Data records
=-=-=-=-=

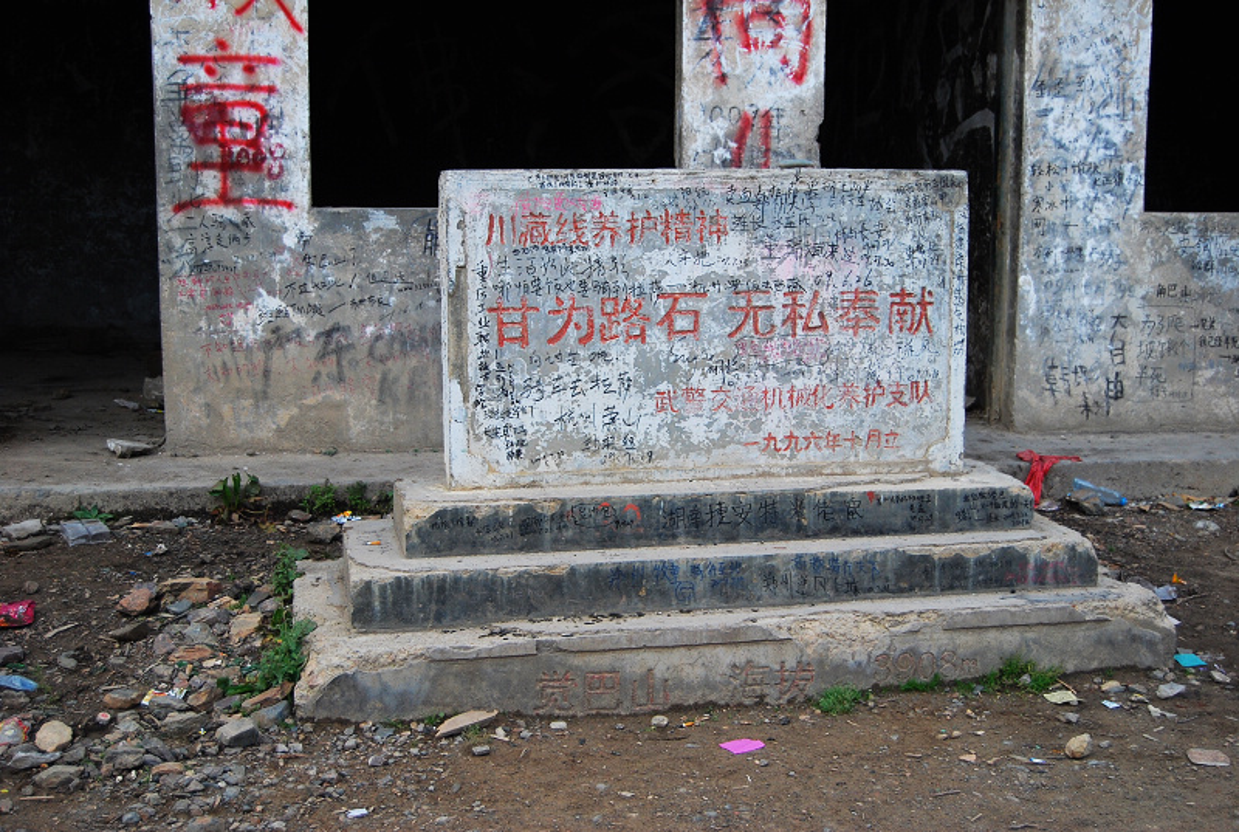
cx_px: 620
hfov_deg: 41.0
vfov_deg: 28.2
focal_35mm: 48
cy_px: 416
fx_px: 1655
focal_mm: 32
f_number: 4.5
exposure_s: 1/60
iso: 200
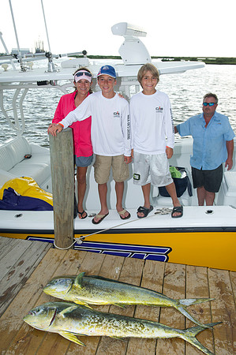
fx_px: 315
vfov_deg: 58.8
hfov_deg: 41.0
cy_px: 178
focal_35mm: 32
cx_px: 118
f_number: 6.3
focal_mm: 32
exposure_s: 1/200
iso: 200
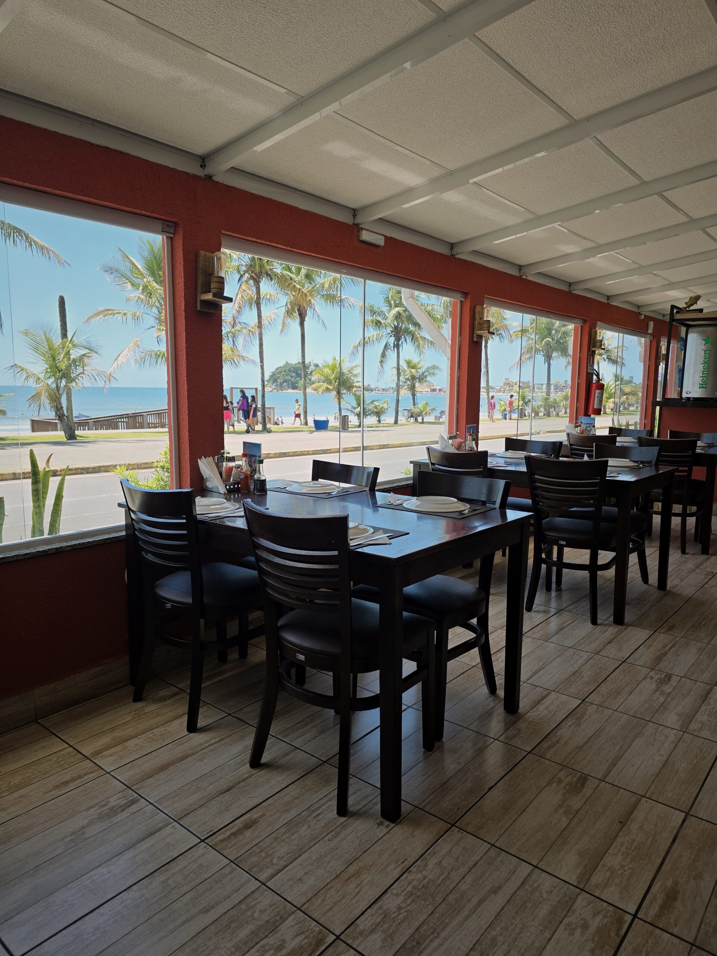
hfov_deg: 58.9
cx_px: 358
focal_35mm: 23
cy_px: 478
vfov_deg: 73.9
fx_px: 635
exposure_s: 1/353
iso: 12
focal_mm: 6.3
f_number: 1.7
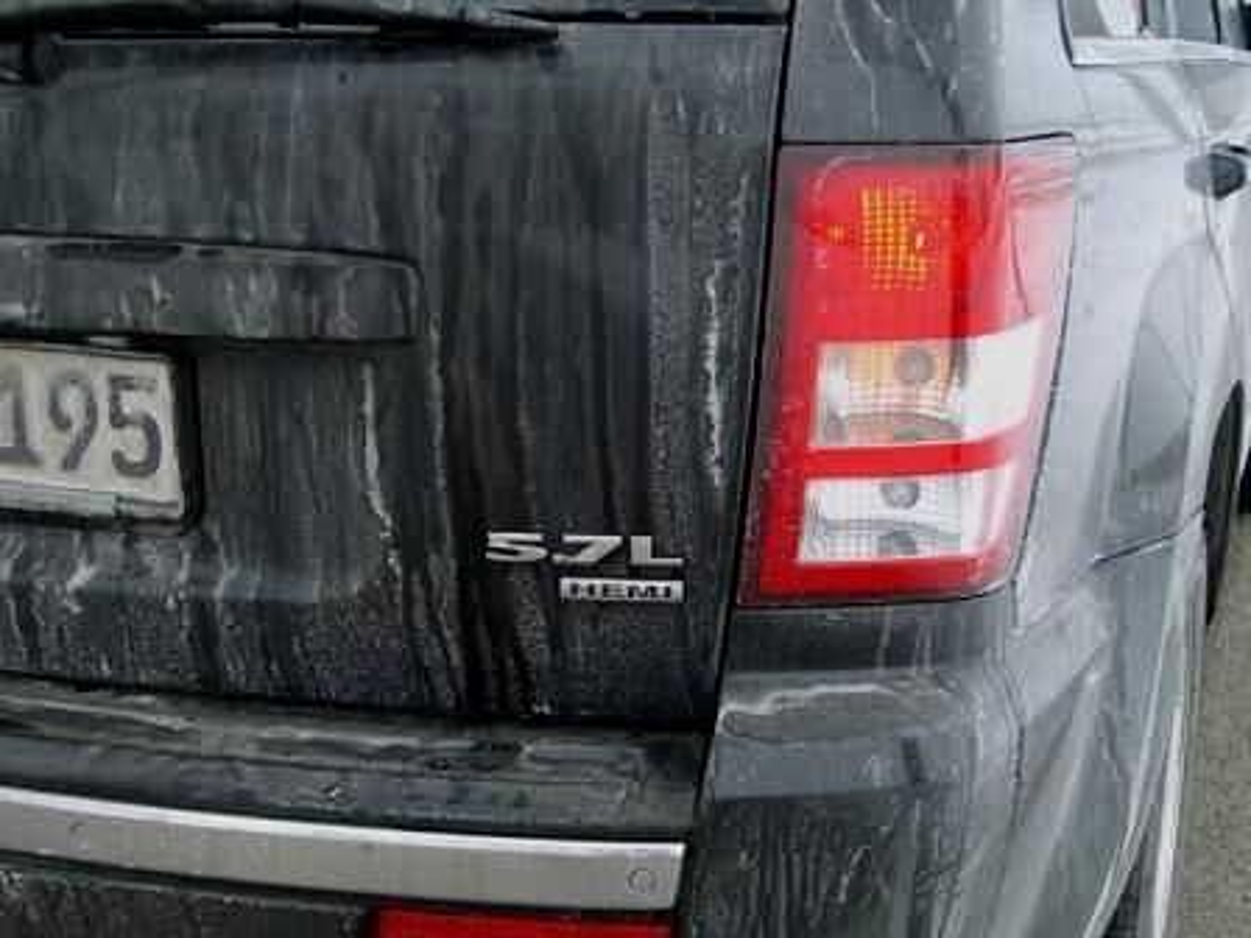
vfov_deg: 25.7
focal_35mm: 57
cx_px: 626
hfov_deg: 33.8
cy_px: 469
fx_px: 2060
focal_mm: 11.8
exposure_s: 1/60
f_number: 3.6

=-=-=-=-=

What is required:
Your copy of the records must be exact and must contain no pictures.

Answer to the problem:
cx_px: 620
hfov_deg: 41.0
vfov_deg: 28.2
focal_35mm: 48
cy_px: 416
fx_px: 1655
focal_mm: 32
f_number: 4.5
exposure_s: 1/60
iso: 200
fx_px: 315
vfov_deg: 58.8
hfov_deg: 41.0
cy_px: 178
focal_35mm: 32
cx_px: 118
f_number: 6.3
focal_mm: 32
exposure_s: 1/200
iso: 200
hfov_deg: 58.9
cx_px: 358
focal_35mm: 23
cy_px: 478
vfov_deg: 73.9
fx_px: 635
exposure_s: 1/353
iso: 12
focal_mm: 6.3
f_number: 1.7
vfov_deg: 25.7
focal_35mm: 57
cx_px: 626
hfov_deg: 33.8
cy_px: 469
fx_px: 2060
focal_mm: 11.8
exposure_s: 1/60
f_number: 3.6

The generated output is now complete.